Sun, Nov 20, 2005 - Page 8 News List

Letter: Match deeds to words

By Rao Kok-Sian

US President George Bush should be given credit for his speech praising Taiwan's democracy. Indeed, Taiwan's struggle for democracy should be a model for all nations who need it. This recognition has been overdue, but better late than never. As a Taiwanese-American, I salute Bush.

On the other hand, I am not sure whether I should applaud the encouragement to Chinese leaders to "emulate Chinese democracy in Taiwan," because I am totally confused by the disconnect between words and deeds. Just look at the humiliation that Taiwan has experienced in the international community. Taiwan's elected leaders and officials are restricted from traveling in many parts of the world, and their representatives are not welcome in international meetings. Their passport is useless in most parts of the world.
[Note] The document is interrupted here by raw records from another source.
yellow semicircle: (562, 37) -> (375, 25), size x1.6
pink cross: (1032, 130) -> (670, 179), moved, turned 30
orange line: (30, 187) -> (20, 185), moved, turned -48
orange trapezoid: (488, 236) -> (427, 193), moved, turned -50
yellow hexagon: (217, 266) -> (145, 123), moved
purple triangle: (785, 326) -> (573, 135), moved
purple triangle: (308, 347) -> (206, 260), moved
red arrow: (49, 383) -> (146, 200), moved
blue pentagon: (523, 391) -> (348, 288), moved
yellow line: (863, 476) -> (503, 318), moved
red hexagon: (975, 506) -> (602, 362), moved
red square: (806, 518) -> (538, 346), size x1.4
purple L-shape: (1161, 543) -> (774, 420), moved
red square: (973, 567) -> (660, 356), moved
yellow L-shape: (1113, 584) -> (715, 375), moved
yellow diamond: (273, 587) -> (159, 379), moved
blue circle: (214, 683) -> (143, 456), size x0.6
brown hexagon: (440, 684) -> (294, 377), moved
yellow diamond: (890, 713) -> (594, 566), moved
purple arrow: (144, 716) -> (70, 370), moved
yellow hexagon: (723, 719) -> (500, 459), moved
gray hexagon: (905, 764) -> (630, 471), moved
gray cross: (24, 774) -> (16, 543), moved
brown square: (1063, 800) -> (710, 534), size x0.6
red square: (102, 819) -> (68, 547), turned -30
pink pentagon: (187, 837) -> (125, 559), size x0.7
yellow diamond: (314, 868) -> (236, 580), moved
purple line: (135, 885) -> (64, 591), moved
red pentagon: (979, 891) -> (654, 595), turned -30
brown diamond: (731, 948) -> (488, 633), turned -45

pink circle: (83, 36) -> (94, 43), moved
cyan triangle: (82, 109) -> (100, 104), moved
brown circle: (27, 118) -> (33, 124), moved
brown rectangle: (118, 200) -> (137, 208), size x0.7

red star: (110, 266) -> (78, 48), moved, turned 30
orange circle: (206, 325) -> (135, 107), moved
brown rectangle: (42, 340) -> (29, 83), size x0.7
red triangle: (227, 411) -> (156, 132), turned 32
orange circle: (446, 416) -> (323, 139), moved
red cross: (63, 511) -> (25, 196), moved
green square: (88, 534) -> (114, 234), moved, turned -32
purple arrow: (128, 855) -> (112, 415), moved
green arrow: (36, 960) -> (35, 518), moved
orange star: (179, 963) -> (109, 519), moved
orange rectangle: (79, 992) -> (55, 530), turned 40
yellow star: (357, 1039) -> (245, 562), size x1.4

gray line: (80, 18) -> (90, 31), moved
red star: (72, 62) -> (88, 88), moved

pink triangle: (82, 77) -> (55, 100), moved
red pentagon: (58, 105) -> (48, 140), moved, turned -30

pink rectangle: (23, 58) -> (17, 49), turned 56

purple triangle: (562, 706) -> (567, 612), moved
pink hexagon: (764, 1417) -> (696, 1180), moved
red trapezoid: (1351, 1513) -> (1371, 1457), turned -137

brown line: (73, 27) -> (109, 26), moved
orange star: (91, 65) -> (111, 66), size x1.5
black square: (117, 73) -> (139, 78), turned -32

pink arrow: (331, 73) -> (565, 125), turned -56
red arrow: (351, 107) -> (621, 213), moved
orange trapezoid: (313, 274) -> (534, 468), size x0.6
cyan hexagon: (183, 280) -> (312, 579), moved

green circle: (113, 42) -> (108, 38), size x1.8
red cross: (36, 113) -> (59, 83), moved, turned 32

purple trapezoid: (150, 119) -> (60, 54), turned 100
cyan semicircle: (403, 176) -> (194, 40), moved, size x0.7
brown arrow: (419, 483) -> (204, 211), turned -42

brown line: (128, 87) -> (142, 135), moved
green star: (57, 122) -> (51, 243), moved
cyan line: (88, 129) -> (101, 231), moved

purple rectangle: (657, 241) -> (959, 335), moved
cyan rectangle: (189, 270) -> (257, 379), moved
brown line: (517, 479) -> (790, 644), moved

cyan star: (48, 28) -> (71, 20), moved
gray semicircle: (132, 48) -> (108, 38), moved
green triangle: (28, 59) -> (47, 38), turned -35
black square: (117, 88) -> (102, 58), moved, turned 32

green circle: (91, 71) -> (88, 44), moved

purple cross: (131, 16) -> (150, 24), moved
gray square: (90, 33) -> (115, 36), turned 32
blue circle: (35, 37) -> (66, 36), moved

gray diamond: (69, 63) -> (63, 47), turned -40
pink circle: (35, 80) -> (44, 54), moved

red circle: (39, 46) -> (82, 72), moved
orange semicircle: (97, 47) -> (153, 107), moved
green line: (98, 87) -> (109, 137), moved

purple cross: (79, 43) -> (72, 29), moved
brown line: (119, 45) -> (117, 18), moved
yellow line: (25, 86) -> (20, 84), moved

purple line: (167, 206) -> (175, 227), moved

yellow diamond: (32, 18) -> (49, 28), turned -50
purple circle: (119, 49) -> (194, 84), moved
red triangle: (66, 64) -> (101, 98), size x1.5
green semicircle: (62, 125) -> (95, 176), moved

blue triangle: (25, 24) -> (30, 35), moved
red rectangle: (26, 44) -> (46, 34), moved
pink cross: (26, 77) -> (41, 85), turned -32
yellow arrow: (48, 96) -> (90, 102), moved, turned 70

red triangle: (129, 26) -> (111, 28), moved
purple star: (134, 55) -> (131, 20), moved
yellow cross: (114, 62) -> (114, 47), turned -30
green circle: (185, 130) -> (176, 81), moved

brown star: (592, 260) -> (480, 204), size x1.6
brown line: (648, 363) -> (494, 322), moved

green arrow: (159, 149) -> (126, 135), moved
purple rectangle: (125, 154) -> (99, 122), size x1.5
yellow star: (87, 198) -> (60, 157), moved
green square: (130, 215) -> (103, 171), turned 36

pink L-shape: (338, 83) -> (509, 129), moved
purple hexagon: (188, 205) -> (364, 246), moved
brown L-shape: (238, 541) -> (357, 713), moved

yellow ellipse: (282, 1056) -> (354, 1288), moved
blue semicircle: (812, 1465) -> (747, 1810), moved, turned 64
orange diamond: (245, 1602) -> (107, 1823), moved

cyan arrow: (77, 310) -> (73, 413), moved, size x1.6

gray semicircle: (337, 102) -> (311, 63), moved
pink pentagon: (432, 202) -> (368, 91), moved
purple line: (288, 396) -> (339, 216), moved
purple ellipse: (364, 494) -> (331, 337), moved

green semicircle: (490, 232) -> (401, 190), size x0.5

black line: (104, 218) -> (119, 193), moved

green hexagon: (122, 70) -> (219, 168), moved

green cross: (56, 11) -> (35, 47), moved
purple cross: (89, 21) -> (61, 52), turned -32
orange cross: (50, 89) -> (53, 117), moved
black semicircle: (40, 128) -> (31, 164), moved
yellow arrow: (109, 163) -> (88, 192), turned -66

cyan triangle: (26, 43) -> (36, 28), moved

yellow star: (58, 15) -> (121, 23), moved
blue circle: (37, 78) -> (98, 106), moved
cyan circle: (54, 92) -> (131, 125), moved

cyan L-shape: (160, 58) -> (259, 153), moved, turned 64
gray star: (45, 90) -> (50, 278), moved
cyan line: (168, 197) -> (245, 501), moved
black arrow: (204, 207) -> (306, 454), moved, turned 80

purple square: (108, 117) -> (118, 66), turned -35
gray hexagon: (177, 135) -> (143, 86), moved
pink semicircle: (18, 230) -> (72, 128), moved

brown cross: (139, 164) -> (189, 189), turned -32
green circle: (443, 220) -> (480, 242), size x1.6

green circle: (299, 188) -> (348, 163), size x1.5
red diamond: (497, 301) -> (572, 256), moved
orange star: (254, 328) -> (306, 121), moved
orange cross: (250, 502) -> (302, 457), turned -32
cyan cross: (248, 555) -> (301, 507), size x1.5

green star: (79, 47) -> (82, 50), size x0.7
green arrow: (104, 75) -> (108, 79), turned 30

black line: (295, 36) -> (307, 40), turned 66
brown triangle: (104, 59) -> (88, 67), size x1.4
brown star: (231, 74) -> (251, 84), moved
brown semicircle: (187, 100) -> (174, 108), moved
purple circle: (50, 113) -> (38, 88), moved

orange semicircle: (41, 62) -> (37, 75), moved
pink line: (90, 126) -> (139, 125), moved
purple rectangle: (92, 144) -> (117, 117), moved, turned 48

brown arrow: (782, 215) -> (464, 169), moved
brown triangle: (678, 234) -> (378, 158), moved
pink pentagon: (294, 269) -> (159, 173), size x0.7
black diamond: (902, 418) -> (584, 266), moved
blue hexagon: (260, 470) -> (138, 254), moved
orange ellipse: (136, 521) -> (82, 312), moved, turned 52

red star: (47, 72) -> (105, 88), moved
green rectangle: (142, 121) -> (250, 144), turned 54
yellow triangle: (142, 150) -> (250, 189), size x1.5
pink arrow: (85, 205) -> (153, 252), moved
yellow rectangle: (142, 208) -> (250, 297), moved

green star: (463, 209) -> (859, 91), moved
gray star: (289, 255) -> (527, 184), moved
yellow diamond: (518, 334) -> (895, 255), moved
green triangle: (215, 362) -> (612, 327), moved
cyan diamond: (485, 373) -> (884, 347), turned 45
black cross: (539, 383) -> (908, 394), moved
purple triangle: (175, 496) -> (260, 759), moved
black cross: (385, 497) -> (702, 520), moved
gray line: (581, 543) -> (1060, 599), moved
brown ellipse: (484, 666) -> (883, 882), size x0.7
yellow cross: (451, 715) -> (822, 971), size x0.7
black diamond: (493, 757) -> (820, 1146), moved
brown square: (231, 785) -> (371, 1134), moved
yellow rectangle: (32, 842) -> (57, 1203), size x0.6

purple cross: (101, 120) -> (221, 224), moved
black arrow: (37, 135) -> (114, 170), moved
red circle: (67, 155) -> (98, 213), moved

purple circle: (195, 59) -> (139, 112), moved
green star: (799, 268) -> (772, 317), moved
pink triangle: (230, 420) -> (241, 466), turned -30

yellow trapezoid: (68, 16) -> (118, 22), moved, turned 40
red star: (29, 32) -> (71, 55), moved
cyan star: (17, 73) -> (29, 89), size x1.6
Taiwanese leaders have visited the US, but no welcoming ceremonies have been held for presidents for decades. Former president Lee Teng-hui (李登輝) had to sleep overnight on a plane at the Los Angeles International Airport while transiting to South American nations for state visits. He had to become a "private citizen" before being welcomed on Capitol Hill.

Minister of Foreign Affairs Mark Chen (陳唐山) used to be a NASA engineer and traveled everywhere in the US before he went back to Taiwan to further the nation's democracy. But once he took office as foreign minister, he was denied entry to Washington to visit his daughter. If I were a Chinese leader, I would have taken the hint. Why bother with democracy? Military might is the only way to go.

The international community has violated the human rights of Taiwanese residents and has also pushed Taiwan to accept China's terms for unification -- just like European countries were pushed to accept Nazi Germany before World War II.

Almost all nations use "Taiwan" to refer to the nation, but Taiwanese residents have to call their offices "Chinese Taipei" and salute to a flag with no national identity. After Taiwanese give up their freedom and dignity, who will be next? Why it is so hard to say "we agree to disagree" about the way Taiwan should be treated? The treatment that Taiwan gets while trying to keep its dignity and open, democratic way of life are humiliations to humanity.

Deeds and words never go hand in hand for politicians. Why is it that Bush can sit and drink tea with the Dalai Lama, but cannot meet President Chen Shui-bian (陳水扁) anywhere in the US? The US Congress is seeking ways to "upgrade" its ties with Taiwan and grant the nation a better status. That would be a welcome sign that the US actually means what it says about encouraging nations to embrace democracy -- and that it backs up its words with deeds.